Ill have to do a trial run on mine if I can't get an answer here but I may wait until the spring to do so.


----------



## ChevyGuy (Dec 13, 2014)

I eyeballed it. I wanted to do something to make more of the sidelight lite up. Personally, I feel that at a distance "size", not just total light output matters.

As I recall, it's glued together. I don't remember the details, but I decided against trying to open it up. If this is your daily driver, I'd suggest getting some junkyard lights to play with.

I'm running some DD bulbs in mine and I've been pretty happy. I had to tape over a pin for the bulbs that go into the trunk, but otherwise it was straight forward.


----------



## InsideMan (Sep 23, 2017)

Yea I think I'm gonna give it a go. I want something one off and on top of it I can't see spending what they want for an aftermarket. I've done aftermarket on many occasions and they were nice until they started letting water in or steaming up from bad seals.


----------



## Blasirl (Mar 31, 2015)

I'm subscribing - lookin' forward to the write up!

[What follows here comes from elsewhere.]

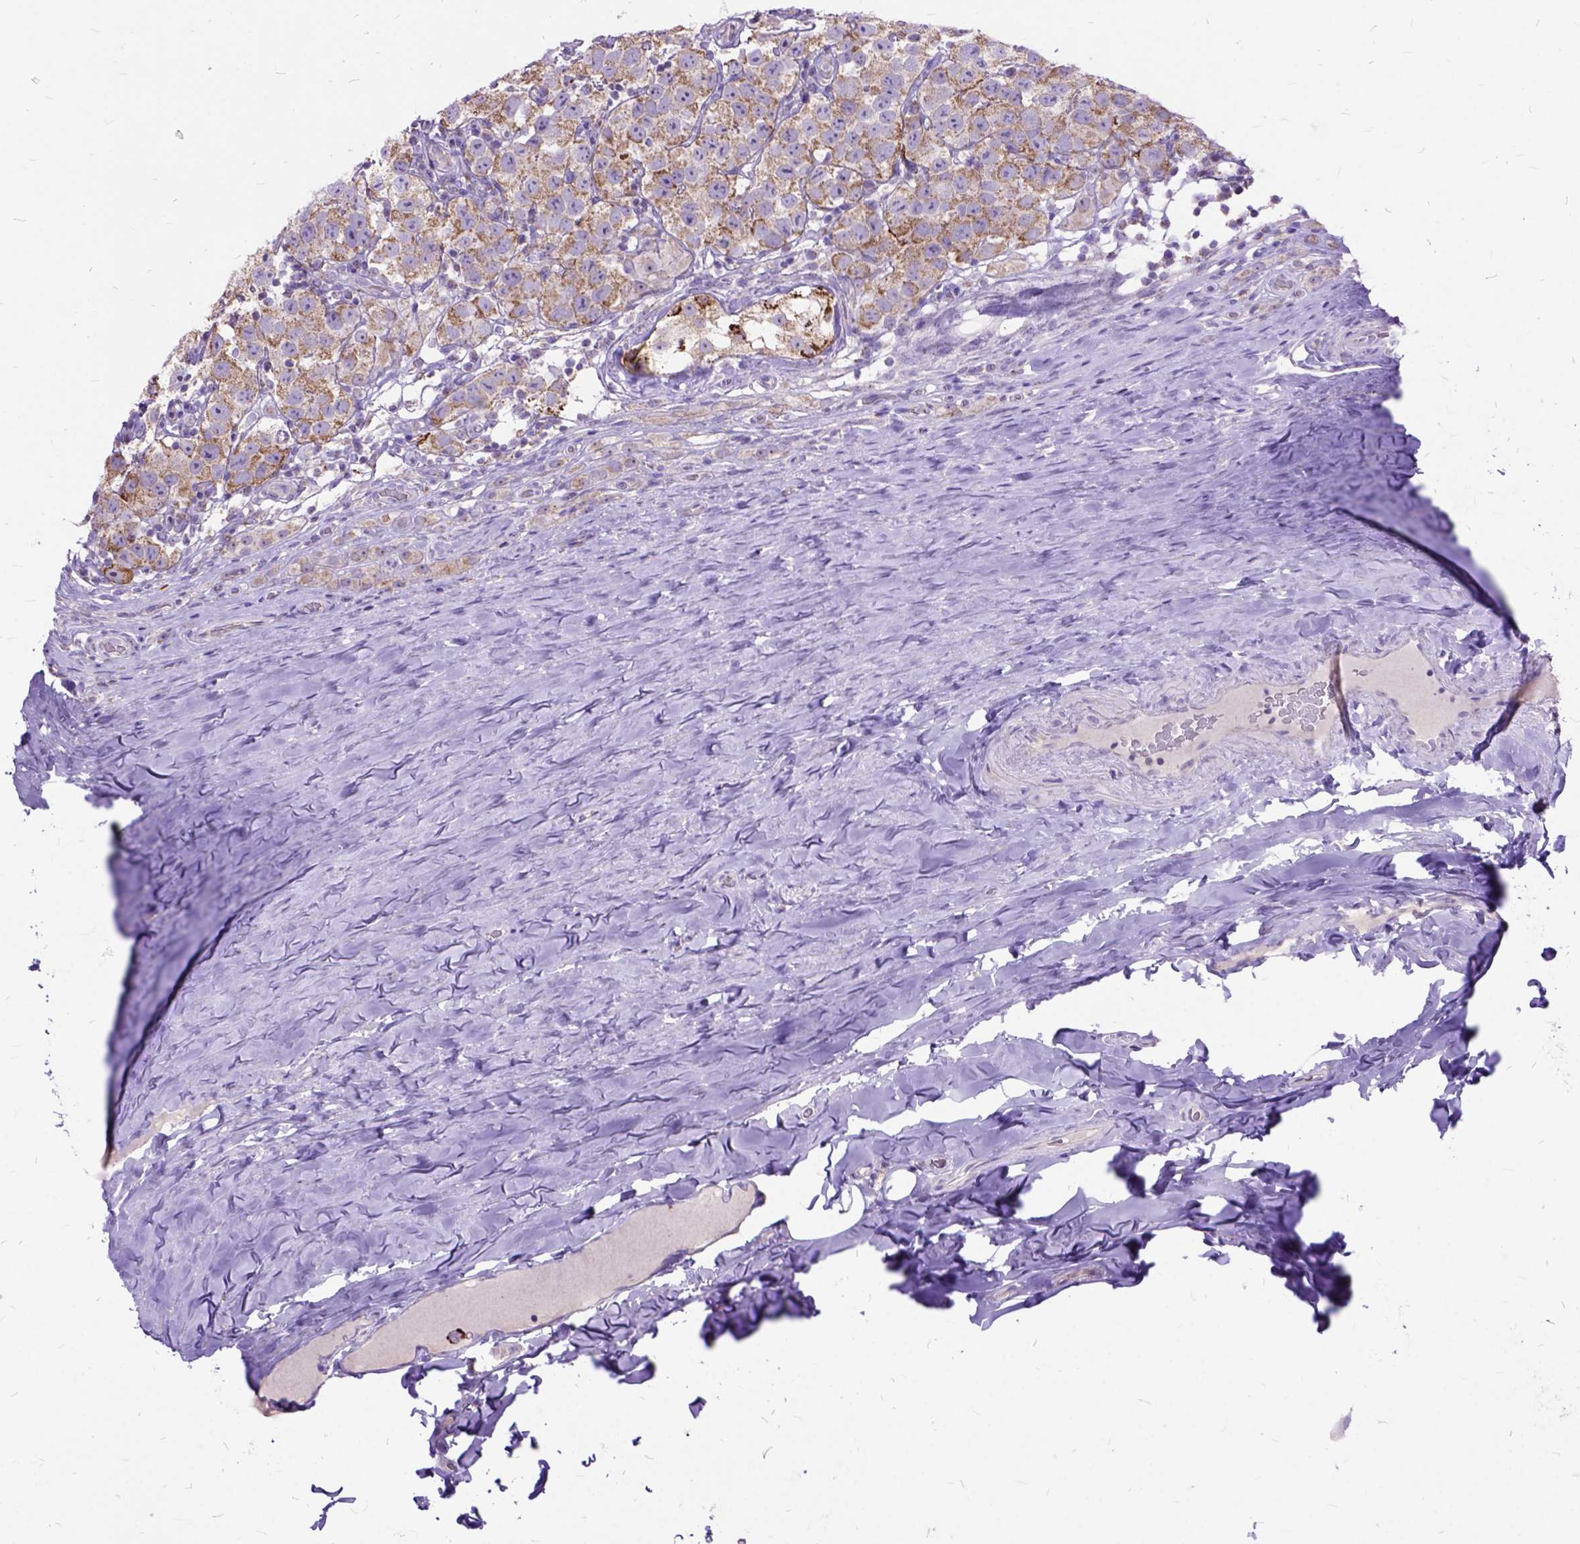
{"staining": {"intensity": "weak", "quantity": ">75%", "location": "cytoplasmic/membranous"}, "tissue": "testis cancer", "cell_type": "Tumor cells", "image_type": "cancer", "snomed": [{"axis": "morphology", "description": "Seminoma, NOS"}, {"axis": "topography", "description": "Testis"}], "caption": "Human testis cancer (seminoma) stained with a brown dye exhibits weak cytoplasmic/membranous positive positivity in about >75% of tumor cells.", "gene": "CTAG2", "patient": {"sex": "male", "age": 34}}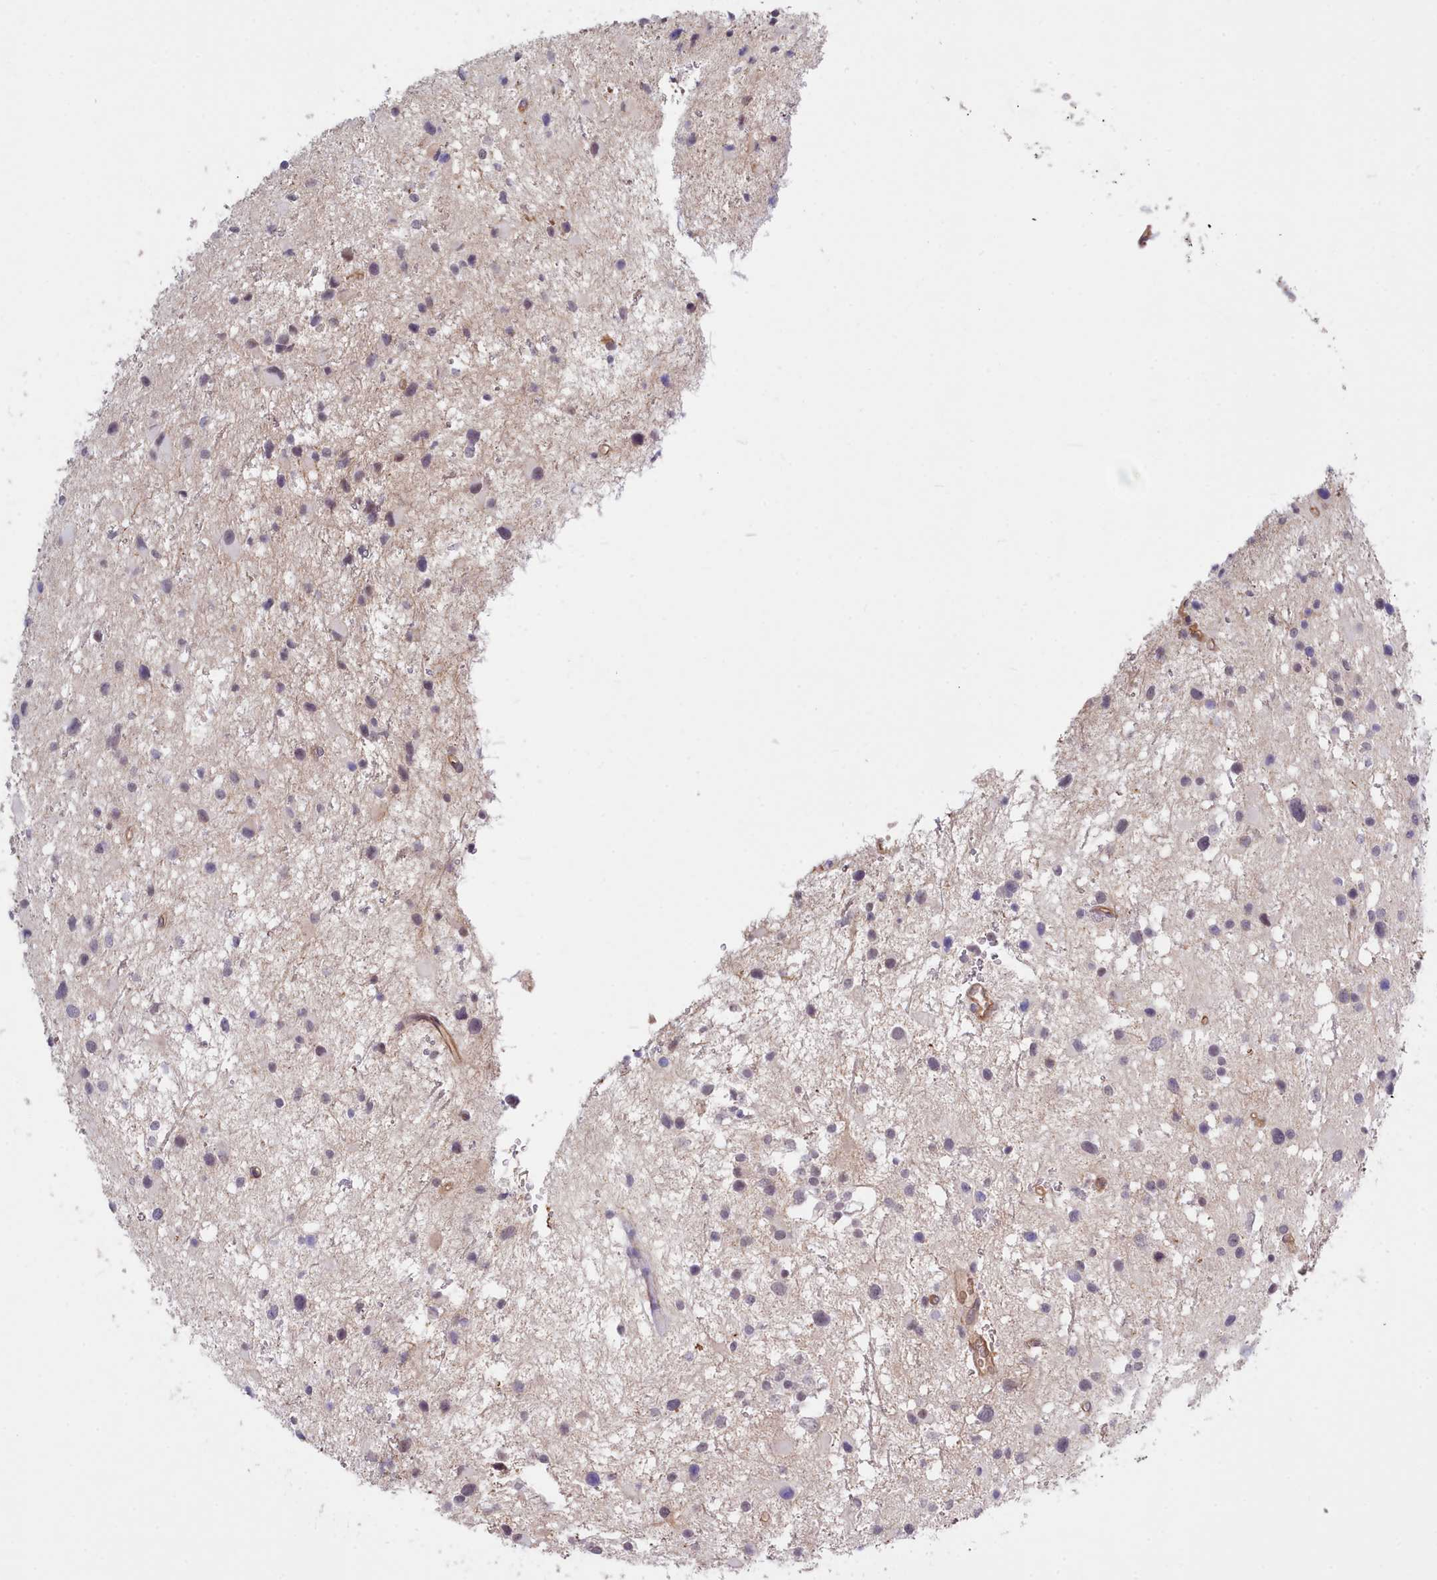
{"staining": {"intensity": "weak", "quantity": "<25%", "location": "nuclear"}, "tissue": "glioma", "cell_type": "Tumor cells", "image_type": "cancer", "snomed": [{"axis": "morphology", "description": "Glioma, malignant, Low grade"}, {"axis": "topography", "description": "Brain"}], "caption": "Malignant glioma (low-grade) was stained to show a protein in brown. There is no significant expression in tumor cells.", "gene": "ZC3H13", "patient": {"sex": "female", "age": 32}}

[h=1]How-To: Write a Tutorial[/h]


----------



## InsideMan (Sep 23, 2017)

Just to bump this up so the forum members can keep an eye on it. As soon as the weather breaks I'll still be giving this a go.

At this point in time I'm going to be tinting the tail lights while leaving the reverse lights clear. I'll be installing LED's for reverse lights and current brake/turn bulb.

https://www.diodedynamics.com/hd-led-red-halo-rings-pair.html

Ill be using these for the brake light housing as well as the trunk housing. I'll be utilizing the dim and turn feature on the halos as well for a more integrated operation of the lights.


----------